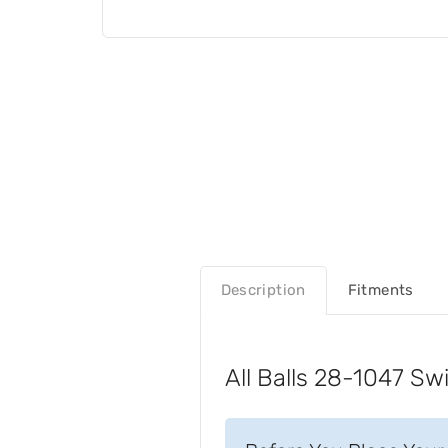
Description
Fitments
All Balls 28-1047 Sw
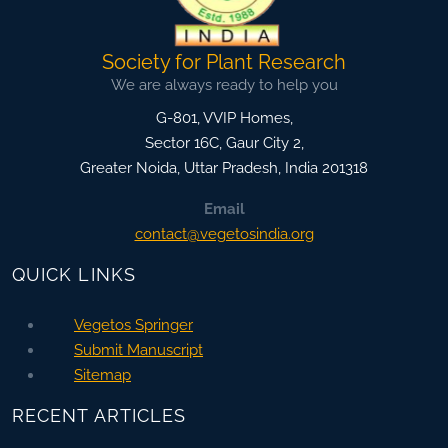
Society for Plant Research
We are always ready to help you
G-801, VVIP Homes,
Sector 16C, Gaur City 2,
Greater Noida
,
Uttar Pradesh, India
201318
Email
contact@vegetosindia.org
QUICK LINKS
Vegetos Springer
Submit Manuscript
Sitemap
RECENT ARTICLES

----------------------------------------

• Aufgabe:
Gib den Text aller Einträge oben Zeile für Zeile unverändert wieder. Lass die Bilder in deiner Antwort weg.

• Antwort:
Description
Fitments
All Balls 28-1047 Sw
Society for Plant Research
We are always ready to help you
G-801, VVIP Homes,
Sector 16C, Gaur City 2,
Greater Noida
,
Uttar Pradesh, India
201318
Email
contact@vegetosindia.org
QUICK LINKS
Vegetos Springer
Submit Manuscript
Sitemap
RECENT ARTICLES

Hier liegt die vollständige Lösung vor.